» Task to carry out
If a line in the entries below holds the string "summarized", copy it.

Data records
<<<<
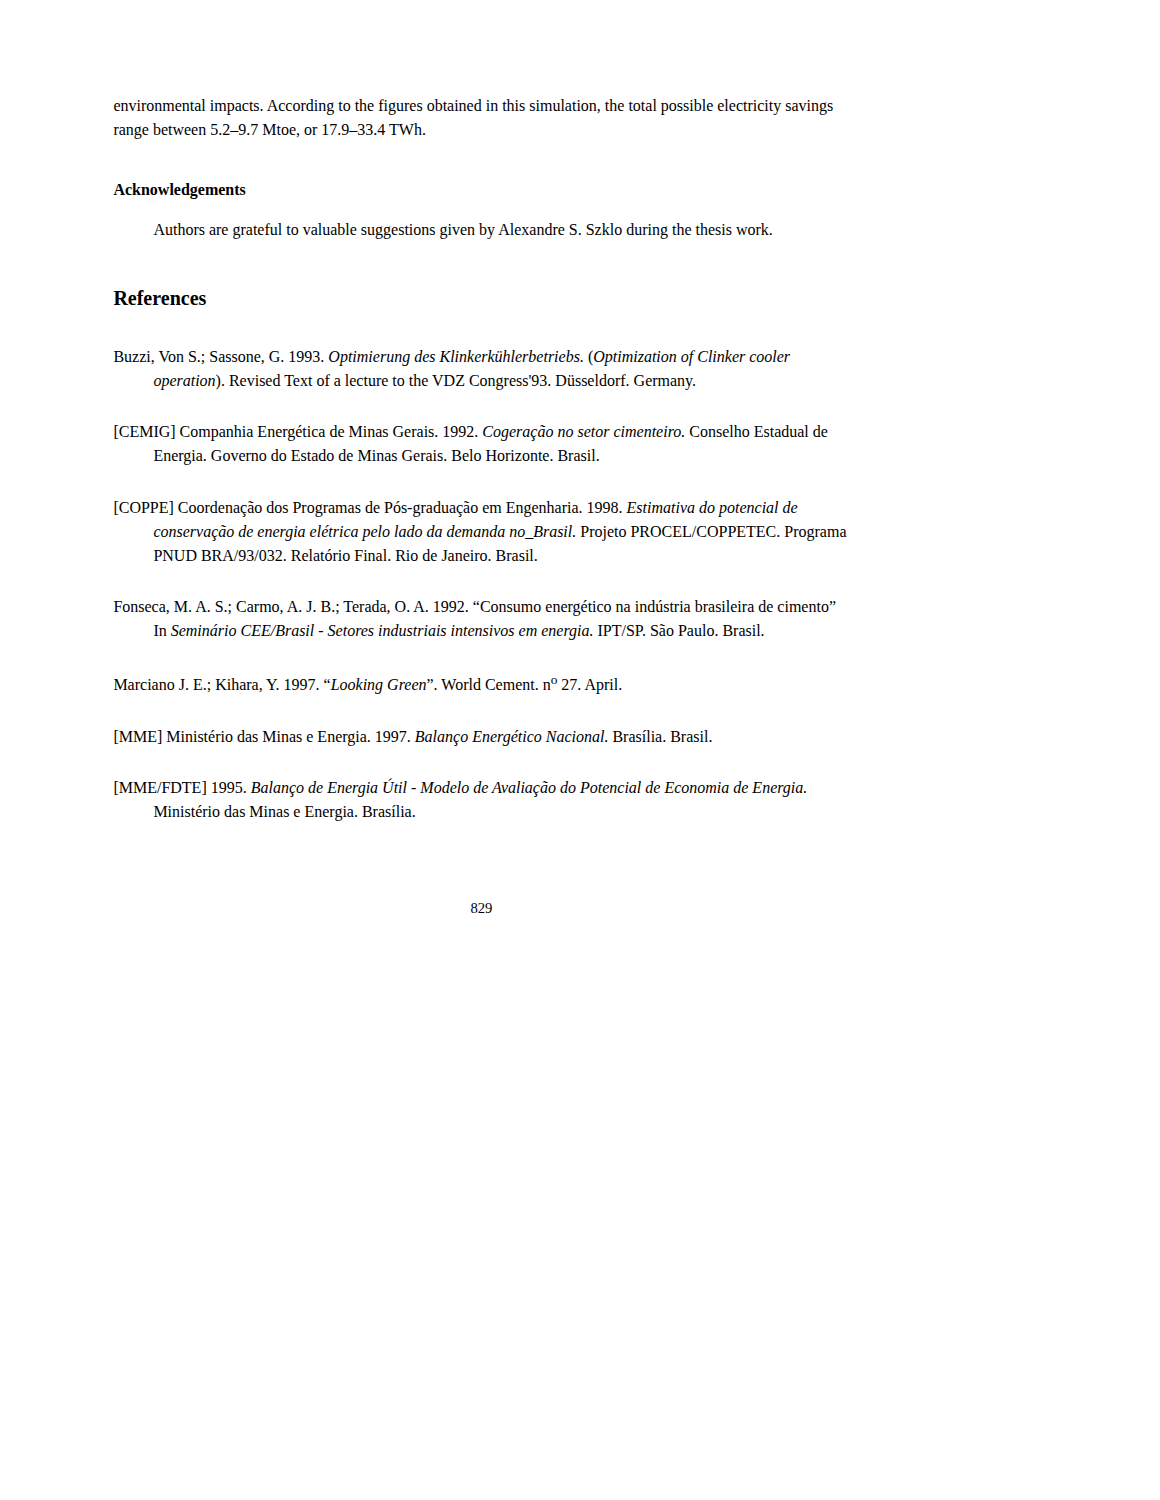environmental impacts. According to the figures obtained in this simulation, the total possible electricity savings range between 5.2–9.7 Mtoe, or 17.9–33.4 TWh.
Acknowledgements
Authors are grateful to valuable suggestions given by Alexandre S. Szklo during the thesis work.
References
Buzzi, Von S.; Sassone, G. 1993. Optimierung des Klinkerkühlerbetriebs. (Optimization of Clinker cooler operation). Revised Text of a lecture to the VDZ Congress'93. Düsseldorf. Germany.
[CEMIG] Companhia Energética de Minas Gerais. 1992. Cogeração no setor cimenteiro. Conselho Estadual de Energia. Governo do Estado de Minas Gerais. Belo Horizonte. Brasil.
[COPPE] Coordenação dos Programas de Pós-graduação em Engenharia. 1998. Estimativa do potencial de conservação de energia elétrica pelo lado da demanda no_Brasil. Projeto PROCEL/COPPETEC. Programa PNUD BRA/93/032. Relatório Final. Rio de Janeiro. Brasil.
Fonseca, M. A. S.; Carmo, A. J. B.; Terada, O. A. 1992. “Consumo energético na indústria brasileira de cimento” In Seminário CEE/Brasil - Setores industriais intensivos em energia. IPT/SP. São Paulo. Brasil.
Marciano J. E.; Kihara, Y. 1997. “Looking Green”. World Cement. no 27. April.
[MME] Ministério das Minas e Energia. 1997. Balanço Energético Nacional. Brasília. Brasil.
[MME/FDTE] 1995. Balanço de Energia Útil - Modelo de Avaliação do Potencial de Economia de Energia. Ministério das Minas e Energia. Brasília.
829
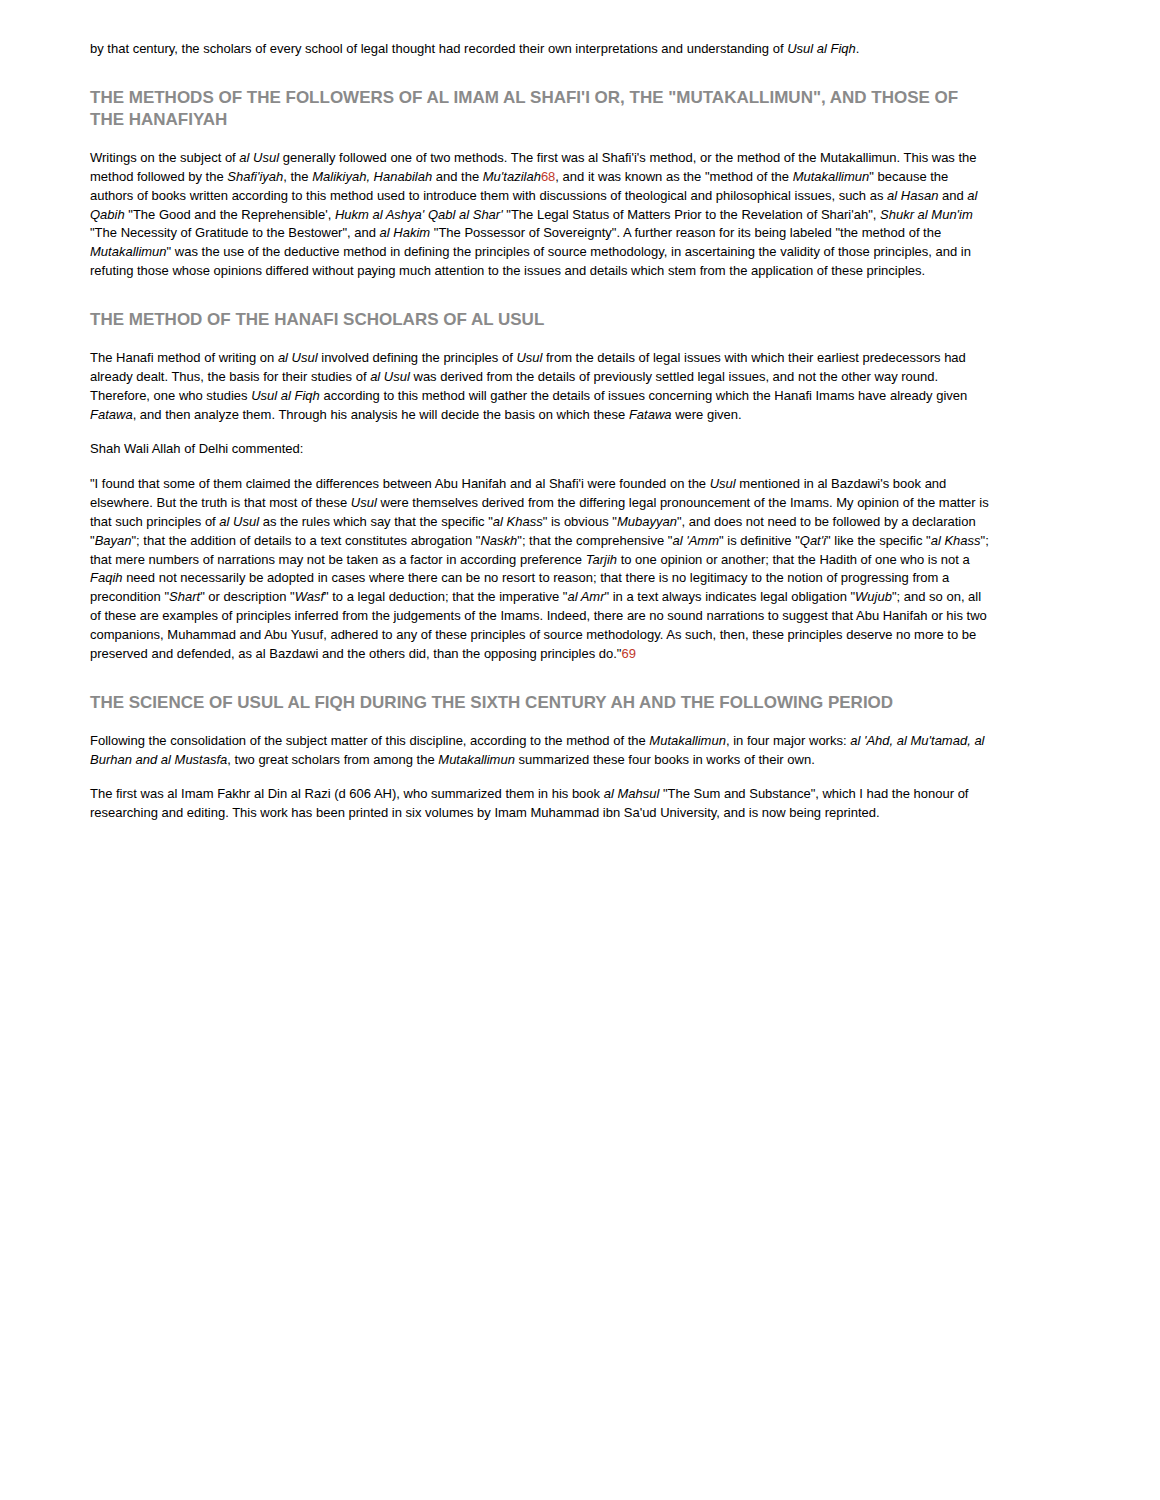by that century, the scholars of every school of legal thought had recorded their own interpretations and understanding of Usul al Fiqh.
The methods of the followers of al Imam al Shafi'i or, the "Mutakallimun", and those of the Hanafiyah
Writings on the subject of al Usul generally followed one of two methods. The first was al Shafi'i's method, or the method of the Mutakallimun. This was the method followed by the Shafi'iyah, the Malikiyah, Hanabilah and the Mu'tazilah 68, and it was known as the "method of the Mutakallimun" because the authors of books written according to this method used to introduce them with discussions of theological and philosophical issues, such as al Hasan and al Qabih "The Good and the Reprehensible', Hukm al Ashya' Qabl al Shar' "The Legal Status of Matters Prior to the Revelation of Shari'ah", Shukr al Mun'im "The Necessity of Gratitude to the Bestower", and al Hakim "The Possessor of Sovereignty". A further reason for its being labeled "the method of the Mutakallimun" was the use of the deductive method in defining the principles of source methodology, in ascertaining the validity of those principles, and in refuting those whose opinions differed without paying much attention to the issues and details which stem from the application of these principles.
The method of the Hanafi scholars of al Usul
The Hanafi method of writing on al Usul involved defining the principles of Usul from the details of legal issues with which their earliest predecessors had already dealt. Thus, the basis for their studies of al Usul was derived from the details of previously settled legal issues, and not the other way round. Therefore, one who studies Usul al Fiqh according to this method will gather the details of issues concerning which the Hanafi Imams have already given Fatawa, and then analyze them. Through his analysis he will decide the basis on which these Fatawa were given.
Shah Wali Allah of Delhi commented:
"I found that some of them claimed the differences between Abu Hanifah and al Shafi'i were founded on the Usul mentioned in al Bazdawi's book and elsewhere. But the truth is that most of these Usul were themselves derived from the differing legal pronouncement of the Imams. My opinion of the matter is that such principles of al Usul as the rules which say that the specific "al Khass" is obvious "Mubayyan", and does not need to be followed by a declaration "Bayan"; that the addition of details to a text constitutes abrogation "Naskh"; that the comprehensive "al 'Amm" is definitive "Qat'i" like the specific "al Khass"; that mere numbers of narrations may not be taken as a factor in according preference Tarjih to one opinion or another; that the Hadith of one who is not a Faqih need not necessarily be adopted in cases where there can be no resort to reason; that there is no legitimacy to the notion of progressing from a precondition "Shart" or description "Wasf" to a legal deduction; that the imperative "al Amr" in a text always indicates legal obligation "Wujub"; and so on, all of these are examples of principles inferred from the judgements of the Imams. Indeed, there are no sound narrations to suggest that Abu Hanifah or his two companions, Muhammad and Abu Yusuf, adhered to any of these principles of source methodology. As such, then, these principles deserve no more to be preserved and defended, as al Bazdawi and the others did, than the opposing principles do."69
The science of Usul al Fiqh during the sixth century AH and the following period
Following the consolidation of the subject matter of this discipline, according to the method of the Mutakallimun, in four major works: al 'Ahd, al Mu'tamad, al Burhan and al Mustasfa, two great scholars from among the Mutakallimun summarized these four books in works of their own.
The first was al Imam Fakhr al Din al Razi (d 606 AH), who summarized them in his book al Mahsul "The Sum and Substance", which I had the honour of researching and editing. This work has been printed in six volumes by Imam Muhammad ibn Sa'ud University, and is now being reprinted.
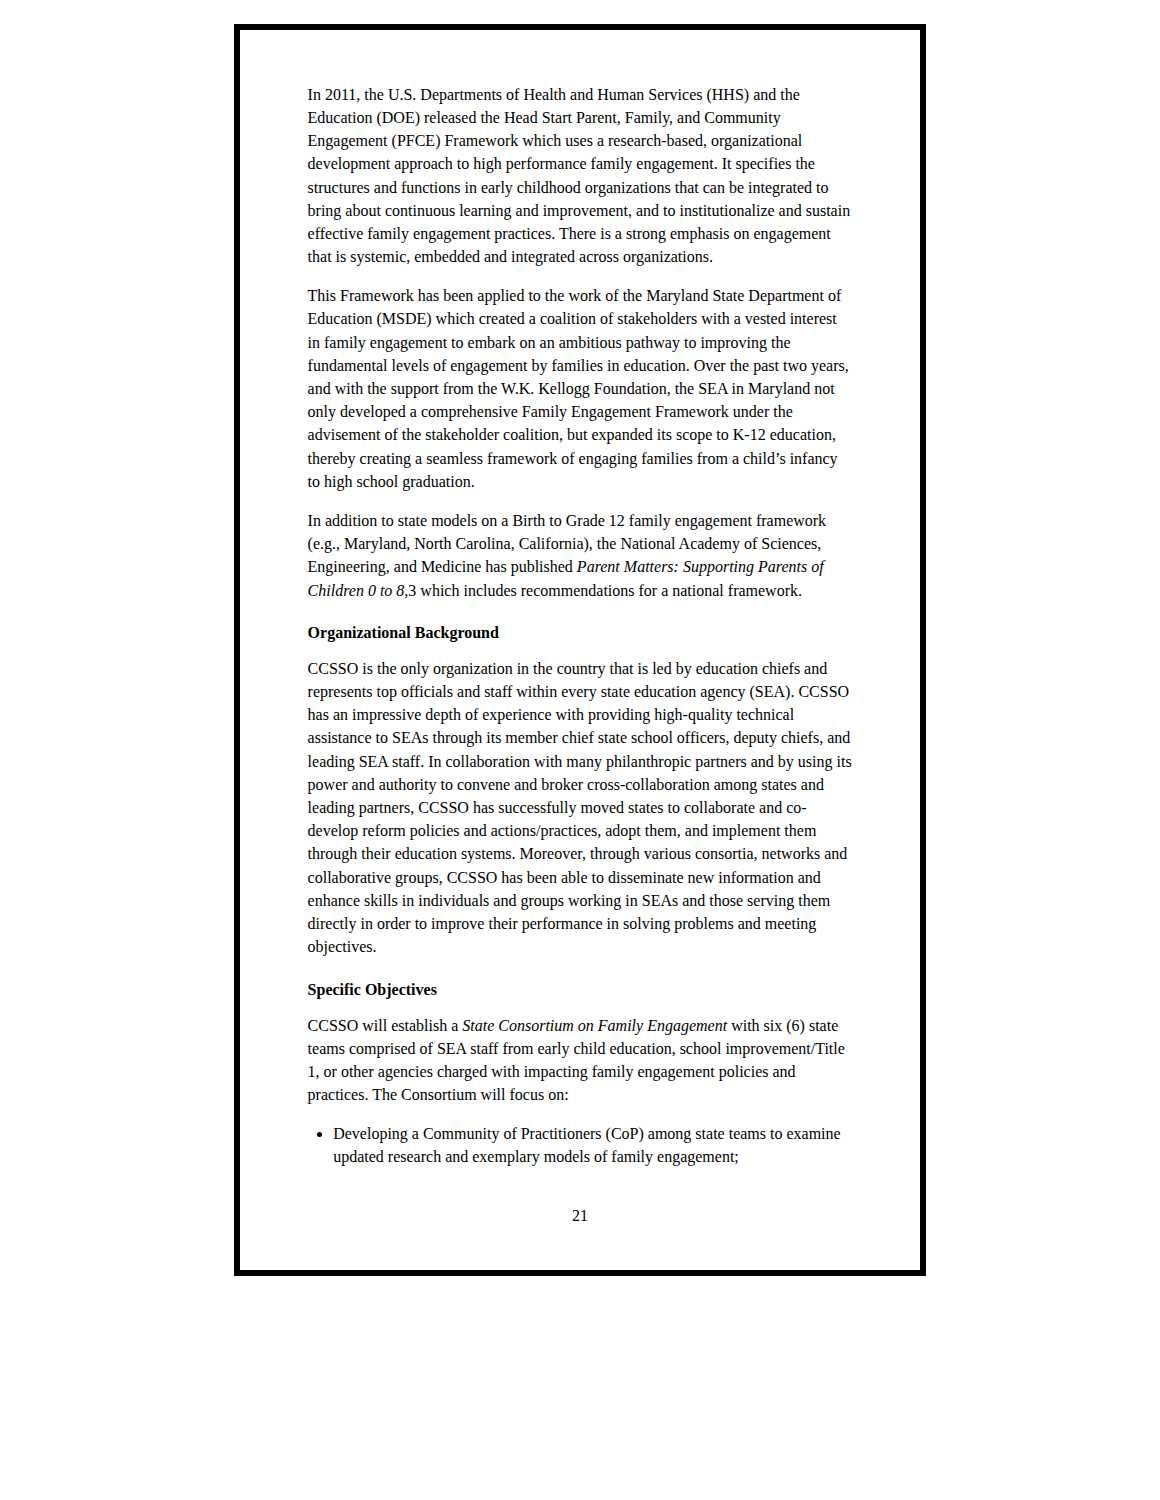In 2011, the U.S. Departments of Health and Human Services (HHS) and the Education (DOE) released the Head Start Parent, Family, and Community Engagement (PFCE) Framework which uses a research-based, organizational development approach to high performance family engagement. It specifies the structures and functions in early childhood organizations that can be integrated to bring about continuous learning and improvement, and to institutionalize and sustain effective family engagement practices. There is a strong emphasis on engagement that is systemic, embedded and integrated across organizations.
This Framework has been applied to the work of the Maryland State Department of Education (MSDE) which created a coalition of stakeholders with a vested interest in family engagement to embark on an ambitious pathway to improving the fundamental levels of engagement by families in education. Over the past two years, and with the support from the W.K. Kellogg Foundation, the SEA in Maryland not only developed a comprehensive Family Engagement Framework under the advisement of the stakeholder coalition, but expanded its scope to K-12 education, thereby creating a seamless framework of engaging families from a child’s infancy to high school graduation.
In addition to state models on a Birth to Grade 12 family engagement framework (e.g., Maryland, North Carolina, California), the National Academy of Sciences, Engineering, and Medicine has published Parent Matters: Supporting Parents of Children 0 to 8, 3 which includes recommendations for a national framework.
Organizational Background
CCSSO is the only organization in the country that is led by education chiefs and represents top officials and staff within every state education agency (SEA). CCSSO has an impressive depth of experience with providing high-quality technical assistance to SEAs through its member chief state school officers, deputy chiefs, and leading SEA staff. In collaboration with many philanthropic partners and by using its power and authority to convene and broker cross-collaboration among states and leading partners, CCSSO has successfully moved states to collaborate and co-develop reform policies and actions/practices, adopt them, and implement them through their education systems. Moreover, through various consortia, networks and collaborative groups, CCSSO has been able to disseminate new information and enhance skills in individuals and groups working in SEAs and those serving them directly in order to improve their performance in solving problems and meeting objectives.
Specific Objectives
CCSSO will establish a State Consortium on Family Engagement with six (6) state teams comprised of SEA staff from early child education, school improvement/Title 1, or other agencies charged with impacting family engagement policies and practices. The Consortium will focus on:
Developing a Community of Practitioners (CoP) among state teams to examine updated research and exemplary models of family engagement;
21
>>>>
» Solution
Following the consolidation of the subject matter of this discipline, according to the method of the Mutakallimun, in four major works: al 'Ahd, al Mu'tamad, al Burhan and al Mustasfa, two great scholars from among the Mutakallimun summarized these four books in works of their own.
The first was al Imam Fakhr al Din al Razi (d 606 AH), who summarized them in his book al Mahsul "The Sum and Substance", which I had the honour of researching and editing. This work has been printed in six volumes by Imam Muhammad ibn Sa'ud University, and is now being reprinted.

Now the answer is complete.